The free OpenRouter window through July 21 is not just generosity, it is how an open model buys mindshare. Point any OpenAI-compatible client at the free Hy3 route, set the model string to tencent/hy3, and it drops into an existing agent stack with no code changes. That frictionless trial path, combined with downloadable weights for anyone who wants to self-host later, is the modern open-weights playbook: earn adoption with a hosted free tier, then convert the serious users to self-hosting or fine-tuning once they trust the model.

Impact on Creators

If you build apps, agents, or automations, Hy3 lowers the floor on what independent creation costs. An Apache 2.0 model that clears 78% on SWE-Bench Verified means the reasoning core of a coding agent, a research assistant, or a multi-step content pipeline can now run on infrastructure you control, with no per-token fee and no license that claws back commercial rights. For anyone who has watched a closed-model bill climb as an agent loops, that is the headline.

Model routed into an agent pipeline shown as linked 3D nodes
Hy3 drops into any OpenAI-compatible agent stack by changing a single model string.

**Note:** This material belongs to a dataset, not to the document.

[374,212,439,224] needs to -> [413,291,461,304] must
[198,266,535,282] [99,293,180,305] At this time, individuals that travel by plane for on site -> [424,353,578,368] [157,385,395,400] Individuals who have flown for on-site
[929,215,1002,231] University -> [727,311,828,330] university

The practical move this week is a bake-off. Route Hy3 alongside whatever model currently powers your workflow, run both against a real task you already understand, and compare the outputs, the retry count, and the total tokens burned. Because the OpenRouter trial is free until July 21, the only cost is your time, and the results will tell you whether Hy3 is ready to take over a production job or belongs in the "watch closely" pile. Given its generalist strength, the workflows most likely to switch are multi-tool agents and long research or document tasks, rather than the hardest pure-code refactors where specialists like Kimi K2.7-Code still lead.

Key Takeaways

1. Hy3 is a 295B mixture-of-experts model that activates only 21B parameters per token, so it reasons big but serves cheap.

2. Apache 2.0 licensing plus downloadable weights make it fully usable for commercial products, self-hosting, and fine-tuning.

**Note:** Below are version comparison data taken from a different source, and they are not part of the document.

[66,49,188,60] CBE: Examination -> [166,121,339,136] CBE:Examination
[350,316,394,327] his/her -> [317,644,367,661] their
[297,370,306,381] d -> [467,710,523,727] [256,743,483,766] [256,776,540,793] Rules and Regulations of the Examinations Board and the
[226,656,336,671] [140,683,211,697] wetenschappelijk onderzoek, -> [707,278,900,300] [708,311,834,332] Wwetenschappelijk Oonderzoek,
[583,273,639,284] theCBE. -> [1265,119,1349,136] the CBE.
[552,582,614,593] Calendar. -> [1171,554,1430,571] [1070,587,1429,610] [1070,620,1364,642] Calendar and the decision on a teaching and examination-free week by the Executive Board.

3. It scores 78% on SWE-Bench Verified and beats GLM-5.2 at roughly half the active size, but dedicated coding models still edge it on the hardest programming tasks.

4. A free OpenRouter window through July 21 makes a same-week bake-off against your current model essentially costless.

What to Watch

The near-term signal is what happens after July 21, when the free route ends and creators decide whether Hy3 is worth self-hosting or paying to run. Sustained adoption after the trial closes is the real vote of confidence, not the launch-week benchmark chatter. Watch too for the fine-tunes: an Apache 2.0 frontier model with strong agentic behavior is exactly the kind of base that the community turns into specialized coding, writing, and domain variants within weeks, the same pattern that followed earlier open releases.

The larger trend Hy3 confirms is that the open-weights frontier is now competing on efficiency, not just raw capability. When a downloadable model beats a respected closed rival at half the size, the question for builders stops being "can open models keep up" and becomes "which open model fits my workload." That is a healthier question, and it is the one creators will be asking for the rest of 2026.